CERo Therapeutics Holdings, Inc. (Nasdaq: CERO) has received clearance from the U.S. Food and Drug Administration (FDA) for its second Investigational New Drug (IND) application for CER-1236, allowing the company to initiate a Phase 1 clinical trial in advanced solid tumors, specifically non-small cell lung cancer and ovarian cancer.
This milestone follows the company's earlier IND clearance for CER-1236 in acute myeloid leukemia (AML), demonstrating the potential versatility of the company's novel immunotherapy platform across both hematological malignancies and solid tumors.
"Following the launch of our AML trial, we are now starting a second clinical study of CER-1236 to evaluate its potential in solid tumors and bring new therapeutic options to patients with ovarian and lung cancer," said Robert Sikorski, M.D., Ph.D., Chief Medical Officer of CERo. "CER-1236 is novel: the first CAR-T cell therapy to target Tim-4L and the first with phagocytic activity programmed into a T cell."
Novel Mechanism of Action
CER-1236 represents a significant advancement in cellular immunotherapy by incorporating elements of both innate and adaptive immunity. The therapy employs what CERo calls Chimeric Engulfment Receptor T cells (CER-T), which are engineered to utilize phagocytic mechanisms to destroy cancer cells.
This dual-mechanism approach may help overcome key resistance barriers that have historically limited the effectiveness of CAR-T cell therapies in solid tumors. Traditional CAR-T therapies have shown remarkable success in certain blood cancers but have faced significant challenges in treating solid tumors due to issues with tumor penetration, immunosuppressive microenvironments, and antigen heterogeneity.
Dr. Sikorski emphasized that "Preclinical data suggest that this dual mechanism may help overcome key resistance barriers that have hampered solid tumor CAR-T trials."
Promising Preclinical Results
At the 2025 SITC Spring Scientific Cellular Therapy for Solid Tumors meeting in San Diego, CERo presented encouraging preclinical data for CER-1236 in ovarian cancer. The poster, titled "TIM-4-L Expression on Ovarian Cancer Samples can be Targeted by Engineered Chimeric Engulfment Receptor T cells without Toxicity," demonstrated that CER-1236 effectively treated ovarian cancer cells without generating toxicity in animal models.
Following administration of CER-1236, investigators observed T cell engraftment in lymphoid organs but found no evidence of toxicity in clinical pathology assessments or histopathological evaluations. These findings support the safety profile of CER-1236 and its potential as a treatment for solid tumors.
Dual Clinical Development Strategy
CERo is simultaneously advancing two Phase 1 clinical trials for CER-1236 – one in AML and now a second in solid tumors. This parallel development approach reflects the company's confidence in the broad therapeutic potential of its lead compound.

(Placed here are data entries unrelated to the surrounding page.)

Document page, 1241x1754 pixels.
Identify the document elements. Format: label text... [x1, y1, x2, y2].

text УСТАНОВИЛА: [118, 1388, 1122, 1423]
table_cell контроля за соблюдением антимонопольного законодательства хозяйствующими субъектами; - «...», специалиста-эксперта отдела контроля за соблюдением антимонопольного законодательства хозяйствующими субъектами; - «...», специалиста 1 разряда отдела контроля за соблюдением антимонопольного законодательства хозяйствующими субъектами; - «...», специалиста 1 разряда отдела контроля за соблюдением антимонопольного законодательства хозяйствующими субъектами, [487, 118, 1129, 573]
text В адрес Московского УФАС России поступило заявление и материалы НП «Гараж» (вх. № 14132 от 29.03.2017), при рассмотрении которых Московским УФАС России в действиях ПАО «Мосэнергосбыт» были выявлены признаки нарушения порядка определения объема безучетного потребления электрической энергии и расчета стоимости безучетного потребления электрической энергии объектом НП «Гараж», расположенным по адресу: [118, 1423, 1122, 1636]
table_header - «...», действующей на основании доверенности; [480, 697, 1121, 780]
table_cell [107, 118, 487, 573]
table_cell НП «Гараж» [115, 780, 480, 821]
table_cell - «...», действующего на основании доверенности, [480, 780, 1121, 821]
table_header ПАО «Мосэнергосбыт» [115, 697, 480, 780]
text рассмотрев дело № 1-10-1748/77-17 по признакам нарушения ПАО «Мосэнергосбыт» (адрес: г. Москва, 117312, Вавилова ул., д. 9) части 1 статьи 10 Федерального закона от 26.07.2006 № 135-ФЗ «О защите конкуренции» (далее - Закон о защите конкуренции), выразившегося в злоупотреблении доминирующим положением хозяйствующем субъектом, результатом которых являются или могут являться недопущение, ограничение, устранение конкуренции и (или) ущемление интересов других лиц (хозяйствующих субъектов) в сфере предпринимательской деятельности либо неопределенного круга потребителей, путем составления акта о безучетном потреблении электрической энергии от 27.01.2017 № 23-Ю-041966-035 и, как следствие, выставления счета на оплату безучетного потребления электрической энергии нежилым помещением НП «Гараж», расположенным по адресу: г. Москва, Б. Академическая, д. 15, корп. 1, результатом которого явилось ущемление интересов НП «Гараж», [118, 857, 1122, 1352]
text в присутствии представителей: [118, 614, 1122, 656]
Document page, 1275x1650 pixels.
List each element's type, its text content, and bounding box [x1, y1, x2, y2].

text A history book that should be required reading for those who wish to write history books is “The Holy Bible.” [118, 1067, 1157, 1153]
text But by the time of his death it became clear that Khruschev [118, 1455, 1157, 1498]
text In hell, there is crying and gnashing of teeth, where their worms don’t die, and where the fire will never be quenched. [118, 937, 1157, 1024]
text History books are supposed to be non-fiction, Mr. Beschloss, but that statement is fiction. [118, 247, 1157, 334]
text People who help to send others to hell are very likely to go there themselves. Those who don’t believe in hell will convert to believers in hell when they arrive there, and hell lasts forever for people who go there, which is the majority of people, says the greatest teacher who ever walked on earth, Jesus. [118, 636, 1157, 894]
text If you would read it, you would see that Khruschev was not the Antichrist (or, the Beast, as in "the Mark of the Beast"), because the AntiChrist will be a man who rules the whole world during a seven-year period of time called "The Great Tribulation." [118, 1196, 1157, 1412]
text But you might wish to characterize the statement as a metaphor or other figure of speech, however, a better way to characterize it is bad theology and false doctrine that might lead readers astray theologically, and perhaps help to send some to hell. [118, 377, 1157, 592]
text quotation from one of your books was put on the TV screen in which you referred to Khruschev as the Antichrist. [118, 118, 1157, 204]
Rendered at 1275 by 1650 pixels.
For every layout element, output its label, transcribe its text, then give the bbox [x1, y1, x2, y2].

"Of note, our team has been simultaneously progressing our Phase 1 AML trial in the U.S. Their incredible efforts cannot be under-emphasized, and I wish to convey my gratitude to our extremely competent and efficient team," said CERo CEO Chris Ehrlich. "We are looking forward to sharing progress on each of our two Phase 1 clinical trials in the near term."
Technology Platform and Company Background
CERo's proprietary approach to T cell engineering integrates characteristics of both innate and adaptive immunity into a single therapeutic construct. This novel cellular immunotherapy platform redirects patient-derived T cells to eliminate tumors by building in engulfment pathways that employ phagocytic mechanisms to destroy cancer cells.
The company believes that the differentiated activity of CER-T cells will provide greater therapeutic application than currently approved chimeric antigen receptor (CAR-T) cell therapies, potentially spanning both hematological malignancies and solid tumors.
Clinical Trial Timeline and Future Directions
With FDA clearance now secured for both indications, CERo is positioned to advance its clinical development program for CER-1236. The company anticipates that these Phase 1 trials will provide critical data on safety, tolerability, and preliminary efficacy in both hematological and solid tumor settings.
The FDA's collaborative role has been instrumental in maintaining development velocity and enabling CERo to operate two open trials simultaneously. This expansion reflects the company's belief in the therapeutic breadth and commercial potential of CER-1236.
As CERo moves forward with its clinical trials, the oncology community will be watching closely to see if this novel approach can deliver on its promise to overcome the limitations of current cellular immunotherapies and provide new treatment options for patients with difficult-to-treat cancers.